Most of the identity theft and fraud statistics available today relate to incidents of “account fraud,” which is unauthorized use of someone else’s account, and “true identity fraud,” which is using someone’s name and information to open up a new account such as a credit card, car loan or mortgage. A more threatening form of identity theft and one harder to detect is “synthetic identity theft,” which is when a fraudster combines identity elements of real people to create a fabricated identity. According to a statistical analysis conducted by ID Analytics, synthetic identity fraud comprises 88.3% of all identity fraud events and 73.8% of the total dollars lost by US businesses.

Data Breaches
In February 2005 one of the largest data brokers, Choicepoint, announced that identity thieves opened accounts to access the company’s databases of personal information on consumers. Since then, the Privacy Rights Clearinghouse has tracked the number of reported incidences of compromised data records that contain sensitive information identity thieves find useful, such as social security numbers, account numbers and driver’s license numbers. At the end of January 2007, the organization shows that 100,738,417 records have been involved in security breaches.
These incidents occur in a variety of industries including government, education, finance and retail and cover accidental breaches such as misplaced or stolen laptops as well as intentional crimes involving improperly secured websites and databases.
Prior to the incident with Choicepoint, many consumers were unaware that data broker companies existed and were able to compile profiles of them based on information available from what is commonly referred to as public data records. A general misconception about the term public data records is that these records are open to the public and easily accessible. The term public in this scenario is used to describe the information that legally comes from the public domain versus credit data. Public data sources include information from property records, driver’s license and motor vehicle registrations among others, all of which are not readily available to the public at large and in some instances not available at all.
Since data brokers do not need permission to collect and sell consumer information, many are calling for regulation to establish how companies can collect and use personal information. Specifically, Daniel Solove and Chris Jay Hoofnagle, called for the collection of such information by data broker to be consistent with the Fair Information Practice Principles in their paper titled “The Model Regime of Privacy Protection.”6 Specific legislative suggestions discussed include a way in which consumers have the ability to correct erroneous information that may exist within aggregated data brokers and the negative affects identity theft has on credit reports.

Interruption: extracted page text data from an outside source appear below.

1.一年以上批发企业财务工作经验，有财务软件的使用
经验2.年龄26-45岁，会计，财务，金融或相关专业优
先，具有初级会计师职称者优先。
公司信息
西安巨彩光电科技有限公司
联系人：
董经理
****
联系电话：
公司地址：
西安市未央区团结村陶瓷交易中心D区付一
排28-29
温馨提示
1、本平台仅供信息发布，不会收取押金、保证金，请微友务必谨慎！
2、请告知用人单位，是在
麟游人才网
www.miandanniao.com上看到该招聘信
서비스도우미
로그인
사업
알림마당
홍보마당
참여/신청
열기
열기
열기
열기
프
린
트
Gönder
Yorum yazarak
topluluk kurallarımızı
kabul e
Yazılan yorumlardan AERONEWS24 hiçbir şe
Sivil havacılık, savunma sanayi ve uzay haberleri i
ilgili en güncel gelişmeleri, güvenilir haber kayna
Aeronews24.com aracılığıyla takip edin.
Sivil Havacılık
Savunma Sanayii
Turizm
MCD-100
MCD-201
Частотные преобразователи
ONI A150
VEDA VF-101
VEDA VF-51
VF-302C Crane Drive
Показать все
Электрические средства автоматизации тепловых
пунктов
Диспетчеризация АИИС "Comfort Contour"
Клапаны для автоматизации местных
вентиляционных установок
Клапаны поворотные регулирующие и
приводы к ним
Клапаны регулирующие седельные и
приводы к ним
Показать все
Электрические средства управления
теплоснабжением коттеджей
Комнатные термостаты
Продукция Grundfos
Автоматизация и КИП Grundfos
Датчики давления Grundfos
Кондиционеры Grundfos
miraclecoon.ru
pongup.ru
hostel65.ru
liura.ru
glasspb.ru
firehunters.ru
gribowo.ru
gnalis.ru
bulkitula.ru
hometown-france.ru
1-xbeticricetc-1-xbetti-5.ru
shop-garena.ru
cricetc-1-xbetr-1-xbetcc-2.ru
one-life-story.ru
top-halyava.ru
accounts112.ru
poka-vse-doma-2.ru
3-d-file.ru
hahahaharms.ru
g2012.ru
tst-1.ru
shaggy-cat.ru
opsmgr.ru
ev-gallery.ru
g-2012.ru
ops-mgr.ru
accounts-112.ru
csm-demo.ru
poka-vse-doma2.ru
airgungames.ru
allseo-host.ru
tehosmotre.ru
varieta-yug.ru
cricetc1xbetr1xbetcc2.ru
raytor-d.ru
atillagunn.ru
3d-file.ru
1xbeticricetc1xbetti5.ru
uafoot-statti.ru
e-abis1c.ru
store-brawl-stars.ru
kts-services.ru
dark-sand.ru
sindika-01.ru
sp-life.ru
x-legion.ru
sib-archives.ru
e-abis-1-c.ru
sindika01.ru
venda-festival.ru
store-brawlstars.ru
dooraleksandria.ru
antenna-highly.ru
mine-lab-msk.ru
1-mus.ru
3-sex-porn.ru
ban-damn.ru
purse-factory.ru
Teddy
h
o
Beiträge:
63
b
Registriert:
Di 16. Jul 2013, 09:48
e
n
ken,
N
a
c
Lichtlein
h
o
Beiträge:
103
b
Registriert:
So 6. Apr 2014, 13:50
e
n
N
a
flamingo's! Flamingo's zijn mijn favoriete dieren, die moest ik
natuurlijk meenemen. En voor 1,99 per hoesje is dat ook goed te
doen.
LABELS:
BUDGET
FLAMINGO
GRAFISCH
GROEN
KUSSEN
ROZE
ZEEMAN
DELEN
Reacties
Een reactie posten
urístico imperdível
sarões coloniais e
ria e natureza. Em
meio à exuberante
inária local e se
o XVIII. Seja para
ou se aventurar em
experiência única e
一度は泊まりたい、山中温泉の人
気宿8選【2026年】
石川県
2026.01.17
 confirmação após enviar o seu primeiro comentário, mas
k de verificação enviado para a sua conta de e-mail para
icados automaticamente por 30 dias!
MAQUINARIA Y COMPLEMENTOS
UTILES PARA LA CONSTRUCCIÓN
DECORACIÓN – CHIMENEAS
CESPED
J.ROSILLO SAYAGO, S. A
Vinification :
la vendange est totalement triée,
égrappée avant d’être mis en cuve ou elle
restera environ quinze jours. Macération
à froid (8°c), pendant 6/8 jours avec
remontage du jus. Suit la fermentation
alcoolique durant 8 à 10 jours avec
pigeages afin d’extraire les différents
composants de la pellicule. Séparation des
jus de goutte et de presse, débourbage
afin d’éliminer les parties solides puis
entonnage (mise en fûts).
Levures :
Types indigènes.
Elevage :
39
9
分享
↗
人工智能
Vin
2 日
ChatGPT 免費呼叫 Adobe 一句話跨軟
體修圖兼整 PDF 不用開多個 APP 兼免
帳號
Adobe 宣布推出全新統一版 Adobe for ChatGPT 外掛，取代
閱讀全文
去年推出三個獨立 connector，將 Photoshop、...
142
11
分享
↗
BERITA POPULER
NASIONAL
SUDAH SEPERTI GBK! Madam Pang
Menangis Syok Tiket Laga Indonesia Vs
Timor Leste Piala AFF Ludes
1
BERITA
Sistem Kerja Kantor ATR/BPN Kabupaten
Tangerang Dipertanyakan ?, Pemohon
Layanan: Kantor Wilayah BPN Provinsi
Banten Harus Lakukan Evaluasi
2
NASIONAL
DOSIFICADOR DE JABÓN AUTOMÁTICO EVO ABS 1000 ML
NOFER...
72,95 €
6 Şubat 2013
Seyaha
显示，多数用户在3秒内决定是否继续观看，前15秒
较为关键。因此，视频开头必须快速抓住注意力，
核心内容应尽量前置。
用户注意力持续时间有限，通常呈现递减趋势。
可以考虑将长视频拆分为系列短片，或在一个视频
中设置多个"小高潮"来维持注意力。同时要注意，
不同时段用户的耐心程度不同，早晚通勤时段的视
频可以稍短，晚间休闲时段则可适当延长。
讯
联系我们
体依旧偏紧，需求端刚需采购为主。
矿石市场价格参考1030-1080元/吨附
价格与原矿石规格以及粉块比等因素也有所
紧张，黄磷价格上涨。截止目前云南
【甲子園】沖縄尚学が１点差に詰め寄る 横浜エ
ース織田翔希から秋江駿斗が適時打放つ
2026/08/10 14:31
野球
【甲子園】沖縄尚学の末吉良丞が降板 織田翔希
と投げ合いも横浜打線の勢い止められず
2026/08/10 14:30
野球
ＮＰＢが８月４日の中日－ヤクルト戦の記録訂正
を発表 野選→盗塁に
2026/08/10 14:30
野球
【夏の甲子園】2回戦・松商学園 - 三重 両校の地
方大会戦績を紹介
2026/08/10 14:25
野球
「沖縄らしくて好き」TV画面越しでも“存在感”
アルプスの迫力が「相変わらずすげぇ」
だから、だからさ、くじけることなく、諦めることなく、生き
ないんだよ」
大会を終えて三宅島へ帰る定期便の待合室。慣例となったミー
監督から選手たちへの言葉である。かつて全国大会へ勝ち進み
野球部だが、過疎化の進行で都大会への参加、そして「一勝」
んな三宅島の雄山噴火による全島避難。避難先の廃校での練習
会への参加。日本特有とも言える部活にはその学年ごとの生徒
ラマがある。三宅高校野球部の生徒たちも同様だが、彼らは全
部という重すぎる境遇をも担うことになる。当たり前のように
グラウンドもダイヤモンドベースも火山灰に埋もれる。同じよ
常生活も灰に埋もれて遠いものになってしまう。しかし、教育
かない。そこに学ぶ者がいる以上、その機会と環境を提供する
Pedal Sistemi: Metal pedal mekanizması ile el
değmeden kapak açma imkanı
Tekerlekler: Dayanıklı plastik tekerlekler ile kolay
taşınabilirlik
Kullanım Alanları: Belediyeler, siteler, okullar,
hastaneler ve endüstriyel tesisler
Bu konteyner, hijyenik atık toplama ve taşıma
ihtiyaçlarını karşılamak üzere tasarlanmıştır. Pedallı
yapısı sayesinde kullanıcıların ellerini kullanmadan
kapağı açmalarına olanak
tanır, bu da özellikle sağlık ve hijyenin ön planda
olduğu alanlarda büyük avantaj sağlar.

While credit bureaus offer fraud alerts and monitoring there is still confusion about the steps needed to clear one’s fraudulent information. And most data brokers currently do not provide similar services. As Shelia Gorden, Director of Victim Services at the ITRC states, “Many think that credit monitoring services will completely protect them. In truth these services only play a partial role in notifying consumers of potential financial identity theft cases.”7 Addressing this issue presents an excellent market opportunity for companies willing to take on the challenge by providing services to monitor and correct information in personal information files.
Consumer Privacy
Hand in hand with data breaches is the issue of consumer privacy. With the Fair Credit Reporting Act in 1970 consumers have been protected from the disclosure of inaccurate and arbitrary personal information held by consumer reporting agencies. However, this act does not restrict the amount or type of information that can be collected.